What do you do with your firewall logs?

Most enterprises have firewalls installed at their gateway to the internet. These firewalls have been configured with rule-sets to allow / deny data packets from entering or exiting the organisation.  Firewalls also have other features like gateway anti-virus, VPN security, LAN segmentation etc. One such feature is the ‘logging’ feature.

 

Logging in firewalls has been under used in many organizations.  Installing a firewall is only the first step in securing the internal network. Having installed the firewall, a network administrator has to keep monitoring the firewall logs to find out whether there are any suspicious probes on enterprise’s network in order to fine tune the rule-sets.  Also in the case of any malicious intrusion incident happening firewall logs help in identifying the source of attack.

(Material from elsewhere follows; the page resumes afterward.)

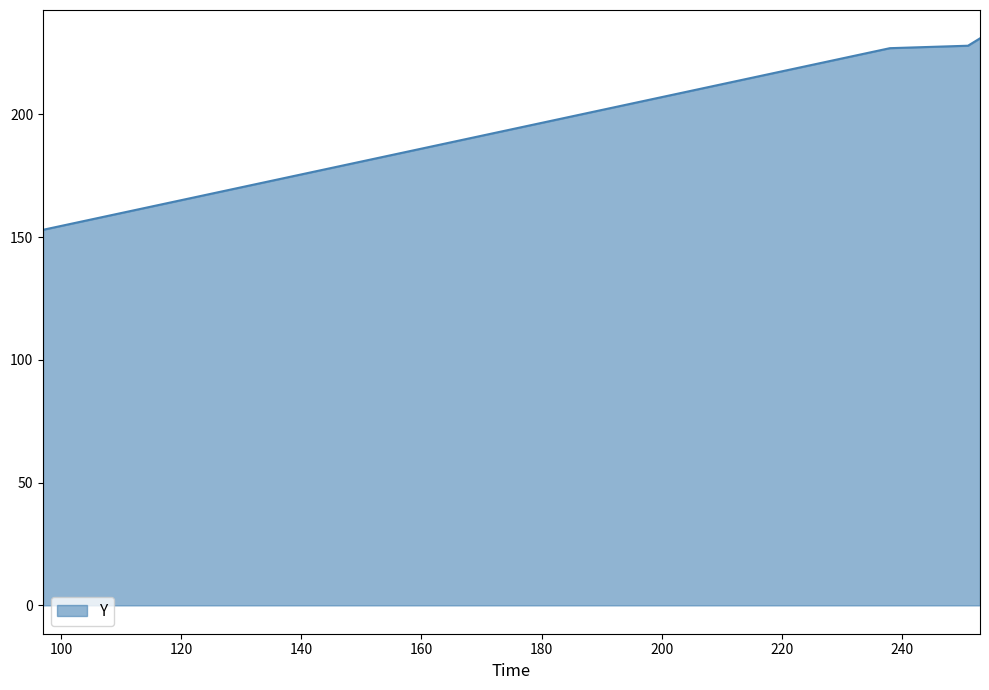

True or false: there are more than 2 points higher than both neighbors.

False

Therefore it is essential to enable the logging feature in the firewall.

 

Items to be logged / monitored

The following are items of interest while monitoring firewall logs:

  1. Probes on ports on which applications do not run. If there are any such probes, it may mean that hackers are trying to send in Trojans through these ports
  2. Source IP addresses that are being dropped.
  3. Unsuccessful login attempts into the firewall device
  4. Packets with internal IP addresses but coming from the outside of the network (spoofing of internal IP)
  5. Modification or disabling of firewall rules to know whether they are authorized mofidications

 

In case any of the above events happen, firewalls can be configured to send out email / sms alerts or system notifications to the network administrators.

 

Storage Location

Now that we know what we need to log, we also need to know where we should store these logs.  Best practice from a security point of view is ‘not’ to store firewall logs on the firewall device itself.  In case a hacker successfully hacks into the firewall device, then the logs will be gone. Therefore, it is advisable to log on to another storage device. A remote secure syslog server can be used for this purpose. Log manipulation on a secure syslog server will be difficult for a hacker.  Alternatively, the logs may be moved on a periodical basis (say daily) to another storage media.

 

Log capturing and log monitoring are key aspects in a firewall administration. Organisations may consider outsourcing these activities to experts or deploy log analyzers internally. Whatever approach an organization takes, it is pertinent that firewalls should be configured to capture logs and firewall logs need to be monitored on a daily basis.